### PASSAGE PROVIDED:
*** Begin section ***

Prototypical examples vs edge cases
To start with, I must note that I believe it is most beneficial to identify and describe the prototypical examples of a phenomenon. Language is incredibly complicated, and there will almost always be edge cases, but most of the time you can come up with good explanations that cover 98% of the cases. We want helpful explanations, but sometimes trying to account for 100% of the cases prevents us from doing so. This is an ideological position, but I think it is still valuable working on these explanations even if they are not complete.
Arguments vs adjuncts
The first distinction we need to be clear on is between arguments and adjuncts. Arguments are the parts of sentences which verbs require. Adjuncts are optional. Here are some examples of arguments:
I kicked the ball.
I gave you a puppy. ("you" and "a puppy" are two arguments)
Here are some classic examples of adjuncts:
Last Tuesday I played soccer.
He slept very late at night.
I reluctantly gave you a puppy.
These phrases certainly do contribute to the whole meaning of the sentence, but they can be left out without changing the core sense of the verb. They can also be moved more freely around the sentence. For example, these two sentences are describing essentially the same kind of event, which is just located at a different point in time:
Last Tuesday I played soccer.
Last Wednesday I played soccer.
But these two are describing different kinds of events:
Last Tuesday I played soccer.
Last Tuesday I played golf.

*** End section ***

### EXERCISE SET:
1. Copy out the passage on arguments and adjuncts from "Prototypical examples vs" to "kicked the ball.".
2. Which sentences does the passage on arguments and adjuncts offer as classic examples of adjuncts?
3. How would you render this sentence from the passage on arguments and adjuncts in Spanish: "Arguments are the parts of sentences which verbs require."
The rows that follow are separate material, unrelated to the passage on arguments and adjuncts.

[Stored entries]
*** Begin section ***

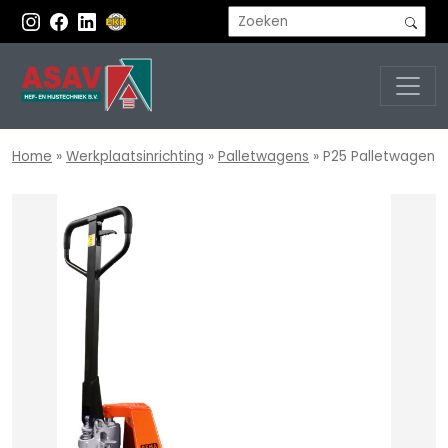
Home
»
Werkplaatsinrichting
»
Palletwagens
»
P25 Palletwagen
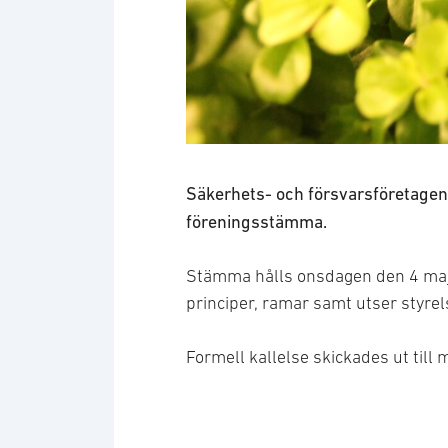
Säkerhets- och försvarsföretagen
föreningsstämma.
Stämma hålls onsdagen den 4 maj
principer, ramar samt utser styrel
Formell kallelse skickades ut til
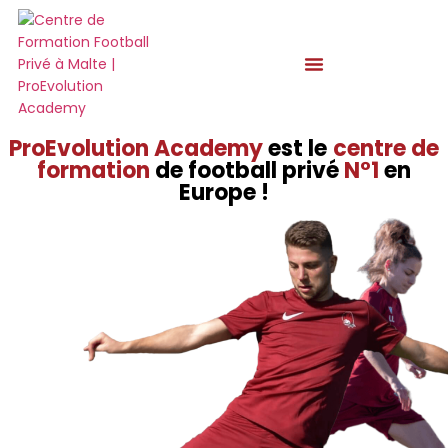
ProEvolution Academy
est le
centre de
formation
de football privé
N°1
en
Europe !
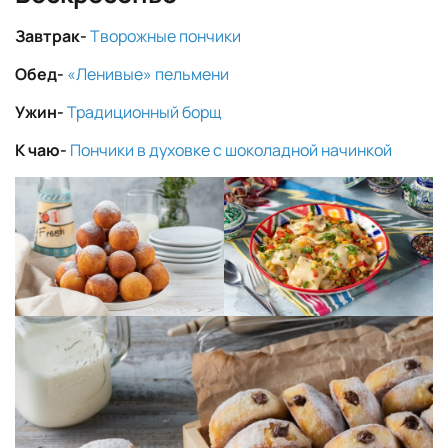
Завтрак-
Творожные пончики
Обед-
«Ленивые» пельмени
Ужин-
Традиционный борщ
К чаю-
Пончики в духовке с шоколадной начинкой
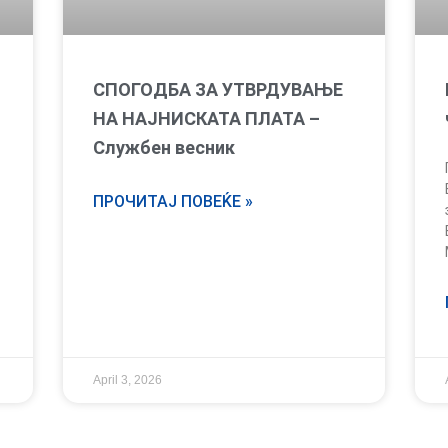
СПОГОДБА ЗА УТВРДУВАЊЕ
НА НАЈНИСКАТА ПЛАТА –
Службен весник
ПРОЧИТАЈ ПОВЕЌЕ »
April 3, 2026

*** End section ***

### SOLUTIONS FOR EACH TASK:
1.
Prototypical examples vs edge cases
To start with, I must note that I believe it is most beneficial to identify and describe the prototypical examples of a phenomenon. Language is incredibly complicated, and there will almost always be edge cases, but most of the time you can come up with good explanations that cover 98% of the cases. We want helpful explanations, but sometimes trying to account for 100% of the cases prevents us from doing so. This is an ideological position, but I think it is still valuable working on these explanations even if they are not complete.
Arguments vs adjuncts
The first distinction we need to be clear on is between arguments and adjuncts. Arguments are the parts of sentences which verbs require. Adjuncts are optional. Here are some examples of arguments:
I kicked the ball.

2.
Last Tuesday I played soccer.
He slept very late at night.
I reluctantly gave you a puppy.

3. Los argumentos son las partes de las oraciones que los verbos requieren.